In today’s digital world, you really can’t rely on staff taking on board information via emails or intranets – particularly intranets, one study found 31% of staff members never even open their intranet (sorry to break it to you!). But there are some fantastic tools out there (we personally love slack, as an instant way to communicate) – why not go further to enhance staff participation? After all, 88% of millennials want to work in a fun and social environment. Have you considered digital signage for example? We’re not talking the old flatscreen with a looping powerpoint, but rather live screens, displaying an internal microsite, using gamification (such as leaderboards), or live chat streams, or weather updates, sports scores or social media feeds – it all helps keep staff off their smartphones and engaged in company related discussion.

Let’s take a look at some of the specific visual aids that you could be using, along with some suggestions as to how they might work for you!

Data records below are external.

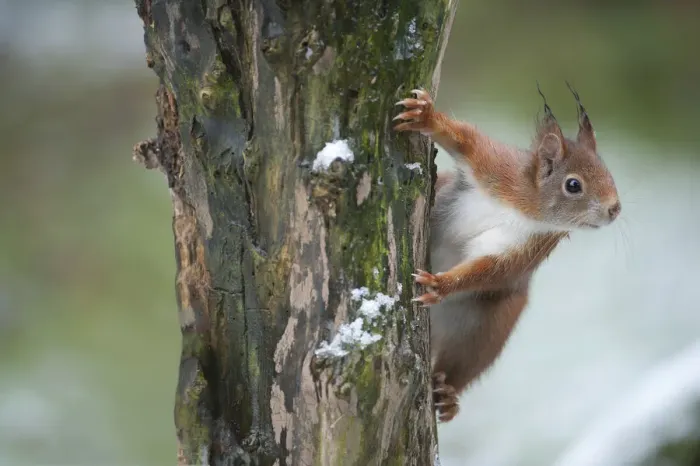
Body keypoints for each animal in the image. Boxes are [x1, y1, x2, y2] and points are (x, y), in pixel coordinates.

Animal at [393, 84, 621, 422]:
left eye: (608, 172)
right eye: (573, 185)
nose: (615, 209)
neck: (528, 207)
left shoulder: (526, 246)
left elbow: (491, 269)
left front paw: (440, 284)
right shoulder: (496, 168)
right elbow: (466, 140)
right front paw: (426, 116)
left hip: (489, 325)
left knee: (463, 364)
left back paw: (448, 395)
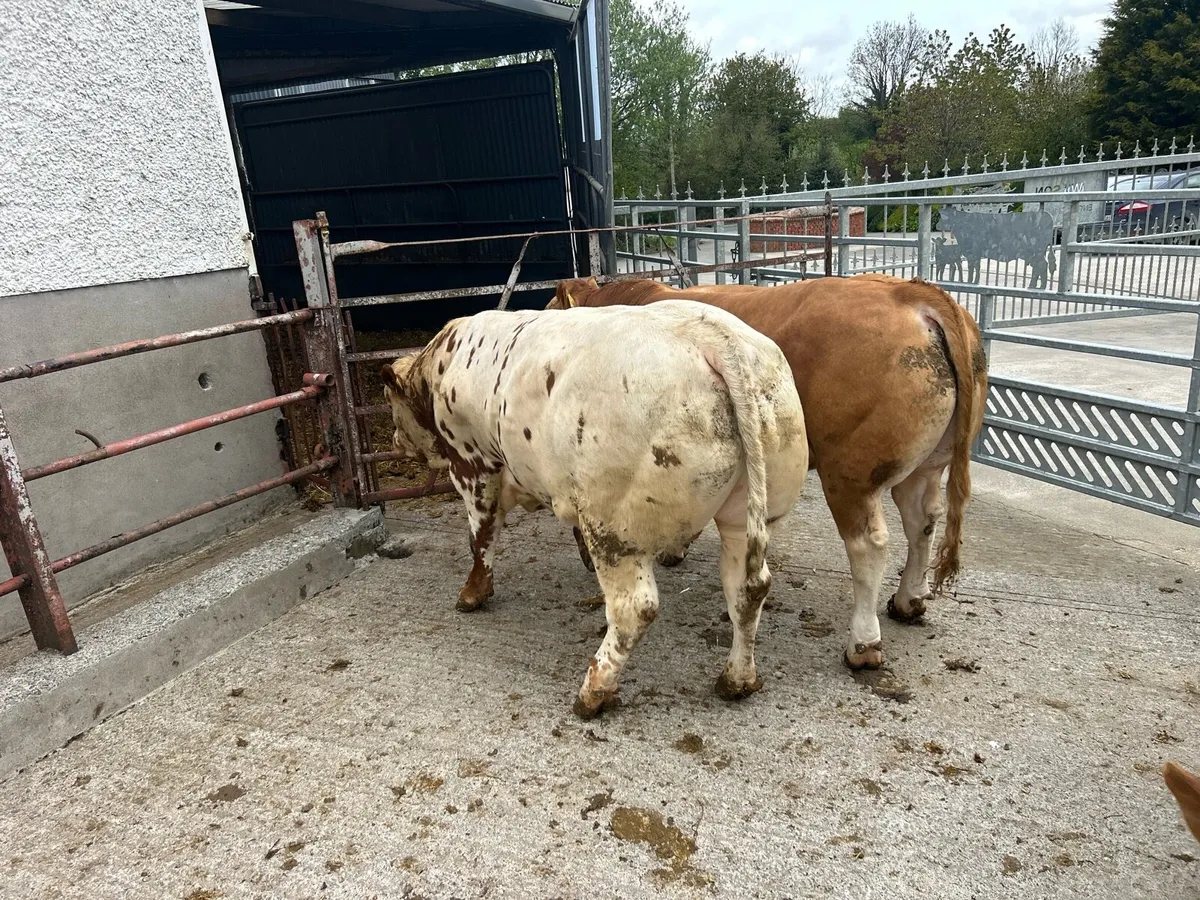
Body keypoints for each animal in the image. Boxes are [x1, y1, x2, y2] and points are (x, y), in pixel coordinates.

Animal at [381, 302, 809, 718]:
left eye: (390, 402)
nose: (396, 441)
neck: (443, 367)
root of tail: (712, 335)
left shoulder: (472, 464)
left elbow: (481, 536)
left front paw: (472, 593)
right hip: (749, 515)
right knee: (748, 589)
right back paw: (737, 679)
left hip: (616, 526)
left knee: (634, 609)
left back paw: (594, 692)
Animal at [548, 274, 986, 671]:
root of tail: (913, 293)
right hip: (927, 466)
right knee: (922, 520)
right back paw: (909, 600)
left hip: (850, 476)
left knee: (869, 546)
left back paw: (863, 645)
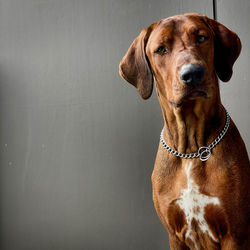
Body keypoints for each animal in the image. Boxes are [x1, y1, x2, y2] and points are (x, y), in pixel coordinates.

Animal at [118, 13, 250, 250]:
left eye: (202, 38)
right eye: (161, 49)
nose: (192, 73)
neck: (192, 149)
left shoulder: (234, 234)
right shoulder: (174, 235)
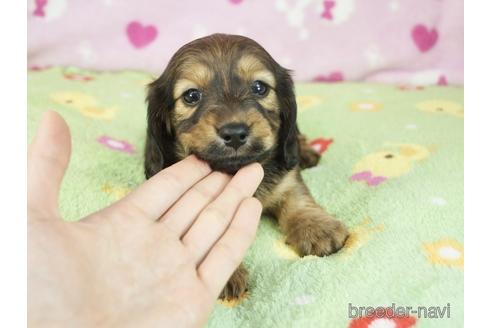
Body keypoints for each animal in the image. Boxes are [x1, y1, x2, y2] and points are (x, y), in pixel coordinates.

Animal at [144, 33, 348, 300]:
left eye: (259, 87)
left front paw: (316, 228)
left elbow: (297, 197)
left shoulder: (286, 176)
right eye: (191, 95)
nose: (234, 133)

Infographics – Despite seeing a peak in infographics on social media a few years back, they remain one of the most popular, and most shared visual formats online (talking of which, if you like this one, feel free to share it around!). But how can you use infographics for boosting internal comms? We’ve already mentioned product training, using concise product fact sheets to help bring the key sales points to life. What about creating infographics to explain your personas, for staff induction – bringing messaging immediately to mind when facing a client touchpoint.

Video – We love video here at Salamandra, and believe it is one of the most versatile formats out there for communicating. In fact, you could use video (or animation) for any of the internal comms areas outlined above. Whether it’s a talking head, amplified with motion graphics, or an animated explainer video to introduce your company ethos to new staff members, it can be one of the quickest ways to explain what you’re trying to say – and ensure it sticks.

Presentations – Okay, we admit it, the 32% of people have fallen asleep stat just made us laugh, but we’ve all been in that ‘death by PowerPoint’ situation. However, presentations are in no way, always a bad thing! They can be incredibly engaging, informative and educational, without a bullet point in sight. Presentations can be designed to look entirely on brand, be fully animated and can be created as templates for future reuse. If you have a brand animation, you can even have isolated elements (such as icons or characters) within your PowerPoint templates.

Brand Guidelines – for those who don’t know, put very simply, brand guidelines are documents that outline a brand. This can be as brief as the logo, type and colour scheme, or a vast brand bible, outlining vision, ethos, personas, messaging, visual branding, and even social planning. It is a vital piece of collateral to ensure all of your staff are singing from the same proverbial hymn sheet – making sure that you do hit that consistent brand experience that your customers expect.

Digital Signage – We talked a little about this above, and digital signage is more of a platform than a deliverable, but it is a platform that allows you to transform your internal comms for the modern digital age. This platform works perfectly when paired with microsites, presentations, gamification, social content, video and so much more, meaning you can distribute your internal comms content in the most effective way possible.